Despite the fact that SRE is about working on errors, the Site Reliability engineer is not a simple technical support employee, because his task is not so much to "put out a fire" as to prevent it from occurring.
The SR engineer does not just troubleshoot but encourages feature developers to monitor the performance of their applications in production. His task in the DevOps team is to analyze the frequency of errors, identify their cause, and proactively create an automated method to eliminate them in the future.
The Site Reliability engineer also monitors the stability of the infrastructure. This often overlaps with DevOps work.
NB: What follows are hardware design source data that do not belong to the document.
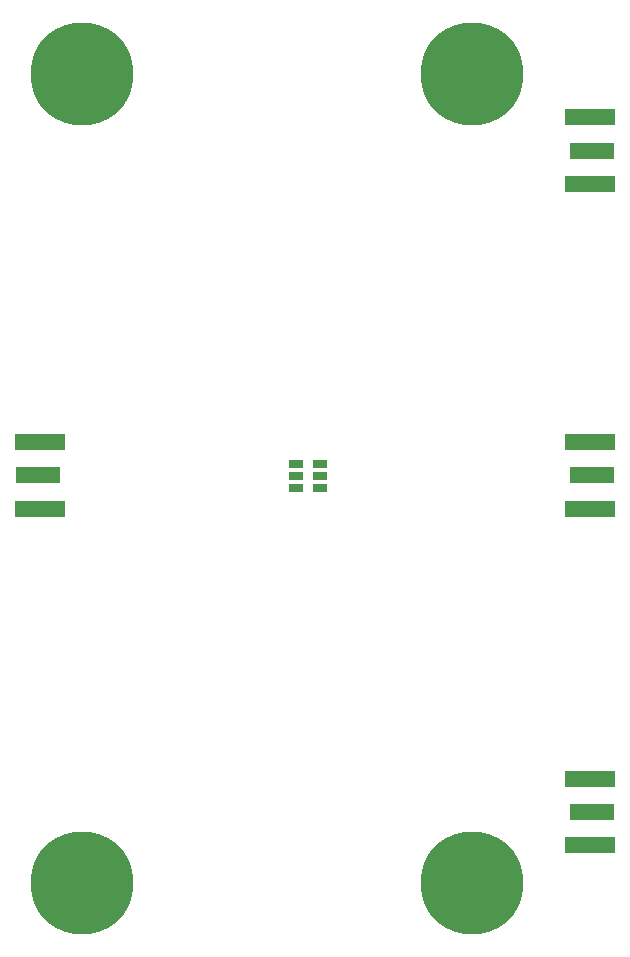
<source format=gbr>
%TF.GenerationSoftware,KiCad,Pcbnew,(5.1.6)-1*%
%TF.CreationDate,2020-10-09T05:29:33-04:00*%
%TF.ProjectId,RFID_PROJECT_3-WAY-SPLITTER,52464944-5f50-4524-9f4a-4543545f332d,B*%
%TF.SameCoordinates,Original*%
%TF.FileFunction,Soldermask,Top*%
%TF.FilePolarity,Negative*%
%FSLAX46Y46*%
G04 Gerber Fmt 4.6, Leading zero omitted, Abs format (unit mm)*
G04 Created by KiCad (PCBNEW (5.1.6)-1) date 2020-10-09 05:29:33*
%MOMM*%
%LPD*%
G01*
G04 APERTURE LIST*
%ADD10C,1.000000*%
%ADD11C,8.700000*%
%ADD12R,1.170000X0.700000*%
%ADD13R,4.300000X1.450000*%
%ADD14R,3.700000X1.370000*%
G04 APERTURE END LIST*
D10*
%TO.C,H4*%
X163280419Y-114219581D03*
X161000000Y-113275000D03*
X158719581Y-114219581D03*
X157775000Y-116500000D03*
X158719581Y-118780419D03*
X161000000Y-119725000D03*
X163280419Y-118780419D03*
X164225000Y-116500000D03*
D11*
X161000000Y-116500000D03*
%TD*%
D10*
%TO.C,H3*%
X130280419Y-114219581D03*
X128000000Y-113275000D03*
X125719581Y-114219581D03*
X124775000Y-116500000D03*
X125719581Y-118780419D03*
X128000000Y-119725000D03*
X130280419Y-118780419D03*
X131225000Y-116500000D03*
D11*
X128000000Y-116500000D03*
%TD*%
D10*
%TO.C,H2*%
X163280419Y-45719581D03*
X161000000Y-44775000D03*
X158719581Y-45719581D03*
X157775000Y-48000000D03*
X158719581Y-50280419D03*
X161000000Y-51225000D03*
X163280419Y-50280419D03*
X164225000Y-48000000D03*
D11*
X161000000Y-48000000D03*
%TD*%
D10*
%TO.C,H1*%
X130280419Y-45719581D03*
X128000000Y-44775000D03*
X125719581Y-45719581D03*
X124775000Y-48000000D03*
X125719581Y-50280419D03*
X128000000Y-51225000D03*
X130280419Y-50280419D03*
X131225000Y-48000000D03*
D11*
X128000000Y-48000000D03*
%TD*%
D12*
%TO.C,U1*%
X148177501Y-81070000D03*
X146127501Y-81080000D03*
X148177501Y-82060000D03*
X146127501Y-82070000D03*
X148177501Y-83050000D03*
X146127501Y-83060000D03*
%TD*%
D13*
%TO.C,J1*%
X124500000Y-79175000D03*
X124500000Y-84825000D03*
D14*
X124300000Y-82000000D03*
%TD*%
%TO.C,J2*%
X171230001Y-54500000D03*
D13*
X171030001Y-51675000D03*
X171030001Y-57325000D03*
%TD*%
%TO.C,J3*%
X171030001Y-84825000D03*
X171030001Y-79175000D03*
D14*
X171230001Y-82000000D03*
%TD*%
%TO.C,J4*%
X171230001Y-110500000D03*
D13*
X171030001Y-107675000D03*
X171030001Y-113325000D03*
%TD*%
M02*

</source>
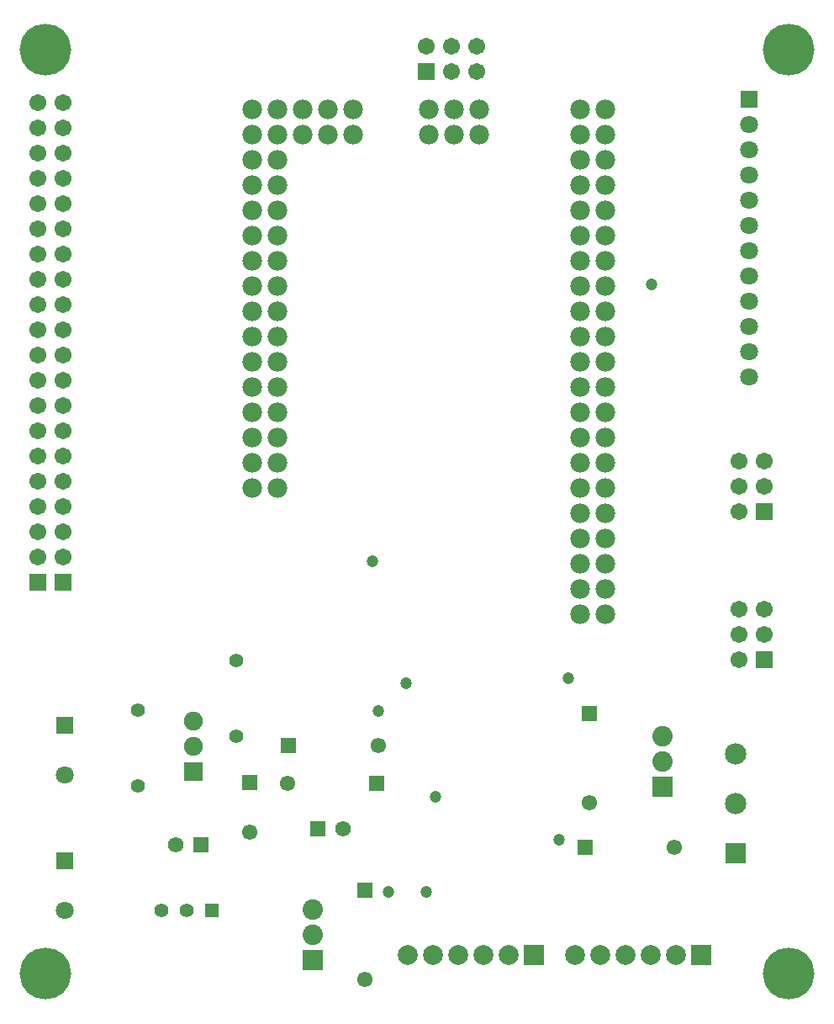
<source format=gts>
G04*
G04 #@! TF.GenerationSoftware,Altium Limited,Altium Designer,21.9.2 (33)*
G04*
G04 Layer_Color=8388736*
%FSLAX25Y25*%
%MOIN*%
G70*
G04*
G04 #@! TF.SameCoordinates,93054606-FE03-420F-9484-365B998A07D4*
G04*
G04*
G04 #@! TF.FilePolarity,Negative*
G04*
G01*
G75*
%ADD15R,0.06706X0.06706*%
%ADD16C,0.06706*%
%ADD17C,0.05524*%
%ADD18C,0.07099*%
%ADD19R,0.07099X0.07099*%
%ADD20C,0.07887*%
%ADD21R,0.07887X0.07887*%
%ADD22C,0.06115*%
%ADD23R,0.06115X0.06115*%
%ADD24R,0.06115X0.06115*%
%ADD25C,0.20485*%
%ADD26R,0.06706X0.06706*%
%ADD27C,0.07800*%
%ADD28R,0.06181X0.06181*%
%ADD29C,0.06181*%
%ADD30R,0.05524X0.05524*%
%ADD31R,0.07493X0.07493*%
%ADD32C,0.07493*%
%ADD33R,0.08071X0.08071*%
%ADD34C,0.08071*%
%ADD35C,0.08477*%
%ADD36R,0.08477X0.08477*%
%ADD37C,0.04737*%
D15*
X308500Y137000D02*
D03*
Y195500D02*
D03*
X30500Y167500D02*
D03*
X20500D02*
D03*
D16*
X298500Y137000D02*
D03*
X308500Y147000D02*
D03*
X298500D02*
D03*
X308500Y157000D02*
D03*
X298500D02*
D03*
Y195500D02*
D03*
X308500Y205500D02*
D03*
X298500D02*
D03*
X308500Y215500D02*
D03*
X298500D02*
D03*
X30500Y177500D02*
D03*
Y187500D02*
D03*
Y197500D02*
D03*
Y207500D02*
D03*
Y217500D02*
D03*
Y227500D02*
D03*
Y237500D02*
D03*
Y247500D02*
D03*
Y257500D02*
D03*
Y267500D02*
D03*
Y277500D02*
D03*
Y287500D02*
D03*
Y297500D02*
D03*
Y307500D02*
D03*
Y317500D02*
D03*
Y327500D02*
D03*
Y337500D02*
D03*
Y347500D02*
D03*
Y357500D02*
D03*
X20500D02*
D03*
Y347500D02*
D03*
Y337500D02*
D03*
Y327500D02*
D03*
Y317500D02*
D03*
Y307500D02*
D03*
Y297500D02*
D03*
Y287500D02*
D03*
Y277500D02*
D03*
Y267500D02*
D03*
Y257500D02*
D03*
Y247500D02*
D03*
Y237500D02*
D03*
Y227500D02*
D03*
Y217500D02*
D03*
Y207500D02*
D03*
Y197500D02*
D03*
Y187500D02*
D03*
Y177500D02*
D03*
X174500Y380000D02*
D03*
X184500Y370000D02*
D03*
Y380000D02*
D03*
X194500Y370000D02*
D03*
Y380000D02*
D03*
D17*
X99000Y106500D02*
D03*
Y136500D02*
D03*
X60000Y117000D02*
D03*
Y87000D02*
D03*
X69500Y37500D02*
D03*
X79500D02*
D03*
D18*
X31000Y91158D02*
D03*
Y37657D02*
D03*
X302500Y249000D02*
D03*
Y259000D02*
D03*
Y269000D02*
D03*
Y289000D02*
D03*
Y299000D02*
D03*
Y319000D02*
D03*
Y339000D02*
D03*
Y349000D02*
D03*
Y329000D02*
D03*
Y309000D02*
D03*
Y279000D02*
D03*
D19*
X31000Y110843D02*
D03*
Y57342D02*
D03*
X302500Y359000D02*
D03*
D20*
X233500Y20000D02*
D03*
X243500D02*
D03*
X253500D02*
D03*
X273500D02*
D03*
X263500D02*
D03*
X167000D02*
D03*
X177000D02*
D03*
X187000D02*
D03*
X207000D02*
D03*
X197000D02*
D03*
D21*
X283500D02*
D03*
X217000D02*
D03*
D22*
X155217Y103000D02*
D03*
X119283Y88000D02*
D03*
X104500Y68657D02*
D03*
X272716Y62500D02*
D03*
X239000Y80283D02*
D03*
X150000Y10283D02*
D03*
D23*
X119783Y103000D02*
D03*
X154717Y88000D02*
D03*
X237283Y62500D02*
D03*
D24*
X104500Y88342D02*
D03*
X239000Y115717D02*
D03*
X150000Y45717D02*
D03*
D25*
X318000Y12500D02*
D03*
X23500D02*
D03*
Y378500D02*
D03*
X318000D02*
D03*
D26*
X174500Y370000D02*
D03*
D27*
X235498Y154951D02*
D03*
Y164951D02*
D03*
Y184951D02*
D03*
Y174951D02*
D03*
Y194951D02*
D03*
X245498Y154951D02*
D03*
Y164951D02*
D03*
Y184951D02*
D03*
Y174951D02*
D03*
Y194951D02*
D03*
X235498Y204951D02*
D03*
Y214951D02*
D03*
Y234951D02*
D03*
Y224951D02*
D03*
Y274951D02*
D03*
Y264951D02*
D03*
Y244951D02*
D03*
Y254951D02*
D03*
Y284951D02*
D03*
Y294951D02*
D03*
Y314951D02*
D03*
Y304951D02*
D03*
Y354951D02*
D03*
Y344951D02*
D03*
Y324951D02*
D03*
Y334951D02*
D03*
X245498Y204951D02*
D03*
Y214951D02*
D03*
Y234951D02*
D03*
Y224951D02*
D03*
Y274951D02*
D03*
Y264951D02*
D03*
Y244951D02*
D03*
Y254951D02*
D03*
Y284951D02*
D03*
Y294951D02*
D03*
Y314951D02*
D03*
Y304951D02*
D03*
Y354951D02*
D03*
Y344951D02*
D03*
Y324951D02*
D03*
Y334951D02*
D03*
X195498Y354951D02*
D03*
X185498D02*
D03*
X175498D02*
D03*
X195498Y344951D02*
D03*
X185498D02*
D03*
X175498D02*
D03*
X105498Y204951D02*
D03*
Y214951D02*
D03*
Y234951D02*
D03*
Y224951D02*
D03*
Y274951D02*
D03*
Y264951D02*
D03*
Y244951D02*
D03*
Y254951D02*
D03*
Y284951D02*
D03*
Y294951D02*
D03*
Y314951D02*
D03*
Y304951D02*
D03*
Y354951D02*
D03*
Y344951D02*
D03*
Y324951D02*
D03*
Y334951D02*
D03*
X115498Y204951D02*
D03*
Y214951D02*
D03*
Y234951D02*
D03*
Y224951D02*
D03*
Y274951D02*
D03*
Y264951D02*
D03*
Y244951D02*
D03*
Y254951D02*
D03*
Y284951D02*
D03*
Y294951D02*
D03*
Y314951D02*
D03*
Y304951D02*
D03*
Y354951D02*
D03*
Y344951D02*
D03*
Y324951D02*
D03*
Y334951D02*
D03*
X145498Y354951D02*
D03*
X135498D02*
D03*
X125498D02*
D03*
X145498Y344951D02*
D03*
X135498D02*
D03*
X125498D02*
D03*
D28*
X131500Y70000D02*
D03*
X85000Y63500D02*
D03*
D29*
X141500Y70000D02*
D03*
X75000Y63500D02*
D03*
D30*
X89500Y37500D02*
D03*
D31*
X82000Y92500D02*
D03*
D32*
Y102500D02*
D03*
Y112500D02*
D03*
D33*
X268197Y86500D02*
D03*
X129500Y18000D02*
D03*
D34*
X268197Y96500D02*
D03*
Y106500D02*
D03*
X129500Y38000D02*
D03*
Y28000D02*
D03*
D35*
X297000Y80000D02*
D03*
Y99685D02*
D03*
D36*
Y60315D02*
D03*
D37*
X153000Y176000D02*
D03*
X230633Y129633D02*
D03*
X226909Y65612D02*
D03*
X159500Y45000D02*
D03*
X174500D02*
D03*
X166399Y127716D02*
D03*
X155500Y116500D02*
D03*
X263873Y285511D02*
D03*
X178000Y82500D02*
D03*
M02*

</source>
Of course, he can eliminate sudden problems in his work, but the repetition of the incident that occurred or frequent service drops require a deep understanding of both the development process and the operation of scaling systems, load distribution, and understanding how a server or a cluster of servers copes with it.
After analyzing and identifying the reasons for the unreliable operation of the system, the SRE can correct the unsuccessful solution himself or ask the responsible team members to do so, indicating the method of eliminating its unstable operation.
The permanent work of the Site Reliability engineer in the project is:
- ensuring a quick response to the occurrence of unforeseen incidents;
- increasing the reliability and stability of all site services over time;
- automating and optimizing the operation of its services;
- increasing the stability of the site and its services under high loads.
AIOps and MLOps - the future has already come!
In order to make the right strategic decisions at the state, corporate or niche highly specialized level, often certain analytical information is required. That allows you to get a correct forecast for the future. For this, scientists develop mathematical models that collect and process statistical data, and based on the comparison of past and current, considering variable conditions, it is often possible to obtain a fairly accurate forecast and analysis of business plans, financial forecast, forecast of expenses of various resources, technical forecast of product life cycle indicators, etc.
These are the tasks that are solved with the help of AI/ML Ops tools and their development teams.
To solve these tasks, the best cloud solution today is Kubeflow, which is tightly integrated with the Kubernetes platform. And for the deployment of initial mathematical models, the developer has MiniKF, which can be installed on a separate PC or laptop in a few minutes. By the way, we previously mentioned Serverbee's experience with Kubeflow and MiniKF deployment here.
The use of machine learning systems every year finds its implementation in new fields, such as automation in airplanes and automobiles, smart home systems, bookmakers, and many other industries. The use of AI/ML Ops has not yet reached its peak of popularity. Mathematical models and Machine Learning increases the speed and quality of automation in production, research, and analytical and statistical activities in IT, business, in the banking sphere. The development of the capabilities of mathematical models and their complexity is only gaining momentum nowadays, and the demand for specialists in this field will grow in the future.